Just over two years ago, during a pre-primary trip across New Hampshire, I listened as Jeb Bush made his pitch to become the third member of his family to ascend to the presidency.
It was not his finest performance. When an applause line in his stump speech fell flat, one woman near the front held up her hands to clap. Then, upon realizing nobody else was applauding, she quickly dropped them to her lap.
Jeb, just a few feet away, noticed.
“Please, clap,” he urged the woman.
The national media, desperate for something new, pounced on the quote – incorrectly reporting that Bush had implored his entire audience to applaud.
He looked so helpless. And I remember wondering, “Where’s Barbara when he needs her? A few well-chosen words about her family, about public service, about true leadership and she’d have these people standing on their chairs.”
A week or two later, at a too-little, too-late debate in South Carolina, Jeb struck back against Trump’s attacks on the Bush family. His mother, he told Trump “is the strongest woman I know.”
Muttered Trump, “She should be running.”
If only. Imagine Trump up there against Barbara, his mano-a-mano insults no match for her icy indignation, his schtick rendered powerless in the face of a woman who with a flick of her hand would have dismissed him for the fool he is.

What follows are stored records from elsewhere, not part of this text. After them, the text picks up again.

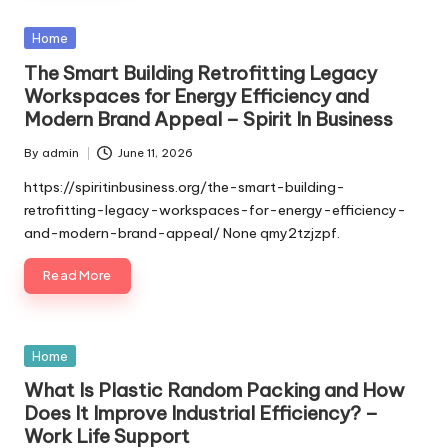
Posted
Home
in
The Smart Building Retrofitting Legacy
Workspaces for Energy Efficiency and
Modern Brand Appeal – Spirit In Business
By
admin
June 11, 2026
Posted
by
https://spiritinbusiness.org/the-smart-building-
retrofitting-legacy-workspaces-for-energy-efficiency-
and-modern-brand-appeal/ None qmy2tzjzpf.
Read More
Posted
Home
in
What Is Plastic Random Packing and How
Does It Improve Industrial Efficiency? –
Work Life Support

“He’s like a comedian or like a showman or something,” she said of Trump during a joint appearance with her son on “CBS This Morning” shortly before Jeb dropped out of the race.
In a subsequent interview with CNN, she noted that Trump “doesn’t give many answers to how he would solve problems. He sort of makes faces and says insulting things. …”
How bewildered she appeared by it all.
Long reluctant to see her family slog its way through yet another national campaign, she now seemed so utterly unprepared for this sudden collapse of basic human civility, this wholesale abandonment of the social mores that for so long had underpinned her world.
Try as she might, the woman who never hesitated to speak her mind could neither fathom nor explain this sudden departure of common decency from the rough-and-tumble political arena.
Wednesday morning, in an interview on MSNBC, presidential historian Michael Beschloss addressed the stark contrast between the current political era and those saner times embodied by people like Barbara Bush.
“My guess is that (Trump’s constant vitriol) is not going to be a permanent feature of American politics,” Beschloss predicted. Rather, he said, “the pendulum will swing back to the way it was for most of American history.”
In other words, for all the hand-wringing over the future of the republic, this too shall pass.
As Barbara Bush put it all those years ago, we need only “try again.”